Damen FCS Demonstrates Versatility Again In Collaborative Technology Project
A new approach has been tested for the search and rescue in the North by Damen Shipyards Group in collaboration with Delft Dynamics and Next Ocean. This included the testing of Delft Dynamics RH3 drone (RH-3 Swift), a fast rescue boat that a Damen Sea Axe Fast Crew Supply (FCS) Vessel which has Next Ocean’s wave and vessel motion predictor launched it.
The aim of the project was to test the drone helicopter operations offshore limits. The Dutch Ministry of Defence funded the test and the Royal Netherlands Navy and the Netherlands Coastguard supported it.
Presently, Delft Dynamics is working on the next stage for the development of its helicopter which is unnamed. It is a drone that has the capacity to go on with observations for about four hours.
The perfect environment for capabilities like this is offshore. After listening to the feasibility study presentation of the company about the launch of a vehicle like this from a vessel, Damen decided to join the project with the advice to add a fast rescue boat to the process.
According to the partners, the most challenging would be the drone’s launch and landing and boat in rough seas. On this, the expertise of Next Ocean that is the producer of a wave and vessel motion predictor was called on by Damen.
The radar of the ship is used by the wave prediction system so as to know about the surroundings of the ship in the sea for about 1 nautical mile which helps in the accurate prediction of the wave activity for the next three minutes.
“With this, we can predict when there will be a window of opportunity to launch the drone and the rescue craft. Take-off and landing of the drone take just 30 seconds, for example,” explains Albert Rijkens, Damen High-Speed Craft Portfolio Manager R&D. “The wave prediction system makes this approach feasible and safe.”
“Performing this test was a tremendous success and demonstrated clearly the feasibility of taking off and landing the drone in rough seas, especially with the excellent sea-keeping behaviour of the Damen Sea Axe bow, paving the way for its use in a wide variety of offshore operations, including search and rescue, fishery inspection, border patrol and humanitarian aid missions,” says Delft Dynamics’ COO and Co-Founder Boris Langendoen.

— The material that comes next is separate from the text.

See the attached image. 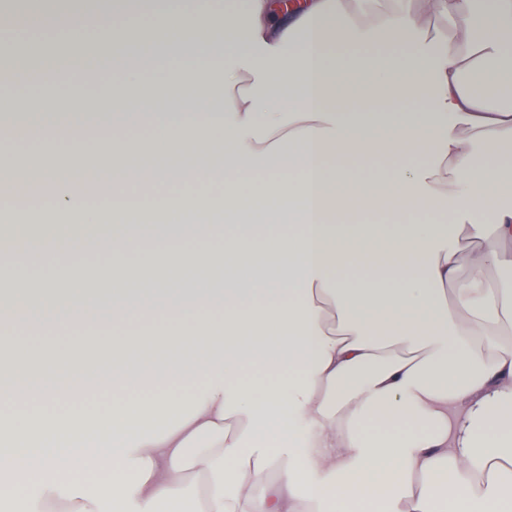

Karel Roozen, Co-Founder of Next Ocean said that the additional data was also provided by the test which would help in the development of the Next Ocean wave prediction system further. “The system is in a state of constant evolution. The more data we collect, the more we can improve on its capabilities. The current version is developed for operations onboard dynamically positioned or slowly (up to approx. 8 knots) moving vessels. Apart from demonstrating the system at low speed, we gathered information during this trial which will help prepare it to operate at up to 25 knots or even higher speeds, paving the way for a whole new set of additional applications.”
This cooperative approach is, according to Albert, the key to innovation. “At Damen, we hold the philosophy of ‘collaborate to innovate’. It’s something we have done for years already. Working together with our partners – particularly start-ups with the innovative ideas they are looking to trial – is an excellent way to look at ways in which technology can help our clients make their maritime operations safer, more efficient and more sustainable.”